Be your own vendor: Build your own ChromeOS distro and image server (Linux Foundation talk from, IIRC, 2014)
https://docs.google.com/presentation/d/1jSUJteAjEgHCFyx6VsqhWmNGTKipvTmAdsoW0gme7qA/edit?usp=sharing
In this talk, I discuss rekeying your chromebook, so it only runs your own distro; building your own chromeos and signing it; and even setting up your own over-the-air update server.

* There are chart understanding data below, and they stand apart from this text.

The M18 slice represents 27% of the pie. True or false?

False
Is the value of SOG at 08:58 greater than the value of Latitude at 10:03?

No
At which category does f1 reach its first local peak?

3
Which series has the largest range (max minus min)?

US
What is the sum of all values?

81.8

Sadly, the year I gave that talk, the conference lost all the videos so they never got posted :-(
While I was at google, my interns worked to build various non-chromebook distros for chromebooks, including Nichrome, https://github.com/u-root/nichrome, and webboot, https://github.com/u-root/webboot. We rekeyed the chromebooks such that they would only run our distro in "normal mode". IOW, we owned them, and those chromebooks would no longer trust Google's ChromeOS distro.
These last two projects are built with Go, and build in minutes, instead of the hours for ChromeOS. There is bitrot, but not much.
And, of course, you could also build an ubuntu distro, but chromebooks nowadays are light on memory and disk, which makes this hard. In 2012, I had a chromebook with 40G memory and 320G SSD, but good luck building one of them nowadays.
I spent 8 years showing people how to repurpose chromebooks, and even install your own keys and sign your own distro, which can be anything; it has always fallen on deaf ears. Maybe that can change.
But, the big thing: are chromebooks wired to chromeos, or google's version of chromeos? No. They are very general purpose, but people have not been listening!
Ron Minnich, rminnich@gmail.com
Apart from Chrome OS, Linux, Android and Google Sheets, nothing.
The latter seems to like copying and pasting all by itself. To prevent this I have bought a refurbished Dell Win 10 laptop and will be installing Lotus 1-2-3.
The Chromebook will used for my Arduino projects, for which it's quite good.